[Opening SOURCE PASSAGE section]

Kyle Gibson, RHP, Minnesota Twins
When you look at the work the Minnesota Twins have done over the last year to add high-ceiling talent to their system, you can't help but marvel at how bright the future for this franchise looks.
From Miguel Sano and Byron Buxton to Aaron Hicks, Eddie Rosario and Oswaldo Arcia, they are loaded with position players. Their pitching isn't quite as exciting right now, but there are a lot of intriguing arms.
Alex Meyer probably has the highest ceiling of any pitcher in the system. Kyle Gibson is the closest of their top prospects to debuting.
Gibson was taken in the first round of the 2009 draft and was on a relatively fast track to the big leagues before Tommy John surgery late in 2011 delayed everything. The right-hander worked his way back to pitch 11 innings in the minors last year before throwing in the Arizona Fall League.

[Closing SOURCE PASSAGE section]
[Opening SUPPLIED DATA section]

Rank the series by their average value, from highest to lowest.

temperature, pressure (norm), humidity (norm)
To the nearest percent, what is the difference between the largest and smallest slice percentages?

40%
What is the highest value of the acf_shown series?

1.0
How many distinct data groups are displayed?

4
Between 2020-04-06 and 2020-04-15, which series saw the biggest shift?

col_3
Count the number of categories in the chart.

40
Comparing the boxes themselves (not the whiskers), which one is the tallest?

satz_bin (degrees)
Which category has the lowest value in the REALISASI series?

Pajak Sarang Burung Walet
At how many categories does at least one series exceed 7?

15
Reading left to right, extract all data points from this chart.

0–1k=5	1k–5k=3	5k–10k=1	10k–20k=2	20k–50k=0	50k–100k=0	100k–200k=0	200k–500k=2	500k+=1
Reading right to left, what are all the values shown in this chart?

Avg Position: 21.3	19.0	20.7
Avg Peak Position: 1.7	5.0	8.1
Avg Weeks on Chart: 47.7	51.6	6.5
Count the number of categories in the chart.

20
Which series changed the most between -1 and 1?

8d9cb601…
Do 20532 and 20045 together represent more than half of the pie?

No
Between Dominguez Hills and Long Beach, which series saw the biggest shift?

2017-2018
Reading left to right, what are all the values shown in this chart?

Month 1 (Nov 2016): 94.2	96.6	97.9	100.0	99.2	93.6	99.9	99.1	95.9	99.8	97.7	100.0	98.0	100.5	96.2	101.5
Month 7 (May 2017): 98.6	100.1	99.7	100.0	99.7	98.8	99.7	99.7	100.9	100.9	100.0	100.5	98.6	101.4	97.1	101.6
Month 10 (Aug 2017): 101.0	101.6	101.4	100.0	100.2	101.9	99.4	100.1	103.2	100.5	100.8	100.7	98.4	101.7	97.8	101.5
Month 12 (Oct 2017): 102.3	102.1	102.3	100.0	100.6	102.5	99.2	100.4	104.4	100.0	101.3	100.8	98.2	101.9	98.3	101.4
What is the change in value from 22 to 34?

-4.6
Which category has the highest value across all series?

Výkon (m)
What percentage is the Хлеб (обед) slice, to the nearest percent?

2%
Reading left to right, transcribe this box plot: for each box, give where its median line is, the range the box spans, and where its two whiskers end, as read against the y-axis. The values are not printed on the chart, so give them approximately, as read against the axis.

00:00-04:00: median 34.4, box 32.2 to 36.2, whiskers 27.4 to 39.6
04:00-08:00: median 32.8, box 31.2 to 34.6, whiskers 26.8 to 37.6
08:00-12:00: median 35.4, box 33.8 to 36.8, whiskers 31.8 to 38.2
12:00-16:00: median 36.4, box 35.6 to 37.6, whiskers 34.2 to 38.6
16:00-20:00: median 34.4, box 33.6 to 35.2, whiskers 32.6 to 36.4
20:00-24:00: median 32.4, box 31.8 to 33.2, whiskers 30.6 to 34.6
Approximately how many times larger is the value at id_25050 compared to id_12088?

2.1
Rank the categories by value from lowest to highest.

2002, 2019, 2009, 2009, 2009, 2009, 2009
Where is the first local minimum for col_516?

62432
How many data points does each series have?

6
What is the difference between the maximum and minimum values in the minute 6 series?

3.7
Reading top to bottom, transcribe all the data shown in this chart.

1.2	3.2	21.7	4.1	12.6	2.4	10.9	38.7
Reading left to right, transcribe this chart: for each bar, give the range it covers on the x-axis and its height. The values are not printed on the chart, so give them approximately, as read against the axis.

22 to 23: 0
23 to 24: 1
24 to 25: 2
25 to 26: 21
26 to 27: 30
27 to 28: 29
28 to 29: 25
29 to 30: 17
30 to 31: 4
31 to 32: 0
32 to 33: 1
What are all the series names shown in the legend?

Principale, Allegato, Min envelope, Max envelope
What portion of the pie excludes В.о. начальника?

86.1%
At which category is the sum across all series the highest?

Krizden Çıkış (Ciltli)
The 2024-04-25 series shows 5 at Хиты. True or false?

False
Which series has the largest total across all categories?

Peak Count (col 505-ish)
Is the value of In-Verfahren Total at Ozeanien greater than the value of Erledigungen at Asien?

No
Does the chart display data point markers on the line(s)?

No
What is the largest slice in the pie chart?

[Closing SUPPLIED DATA section]

== EXERCISE SET ==
a. Retype the Kyle Gibson profile from "From Miguel Sano" to "Arizona Fall League.".
b. Continue the Kyle Gibson profile past its last sentence.
The rows aren't needed here.

== RESPONSES IN ORDER ==
a.
From Miguel Sano and Byron Buxton to Aaron Hicks, Eddie Rosario and Oswaldo Arcia, they are loaded with position players. Their pitching isn't quite as exciting right now, but there are a lot of intriguing arms.
Alex Meyer probably has the highest ceiling of any pitcher in the system. Kyle Gibson is the closest of their top prospects to debuting.
Gibson was taken in the first round of the 2009 draft and was on a relatively fast track to the big leagues before Tommy John surgery late in 2011 delayed everything. The right-hander worked his way back to pitch 11 innings in the minors last year before throwing in the Arizona Fall League.

b.
While the command was still off, Gibson did look a little stronger post-surgery. His fastball was touching 95 and slider had good break when he controlled it.
He is still missing a bit in the zone this season, giving up 32 hits in 31.2 innings, but he has an excellent 27-9 strikeout-to-walk ratio and only allowed two home runs.
You can understand why the Twins are playing things slowly with Gibson, but given where he is and where they are, it is not a stretch to say that he should see the big leagues before June 1.
Trevor Bauer, RHP, Cleveland Indians
Another player I am taking some liberties with, since Cleveland has already used Trevor Bauer in spot starts twice this season. But there is going to come a point where the 22-year-old makes consecutive starts in the big leagues.
Anyone who has seen Bauer's two starts with the Indians this season knows what his biggest problem is right now: fastball command and control. He has walked 13 in 10 innings, but has only given up three hits and three runs.
Bauer had his curveball and changeup working well against Philadelphia on May 1. He just has to be able to pitch off his fastball, which he can't because he tries to overthrow it and it sails high on him. You can get away with elevating the heater in Triple-A, but big leaguers are going to lay off the pitch.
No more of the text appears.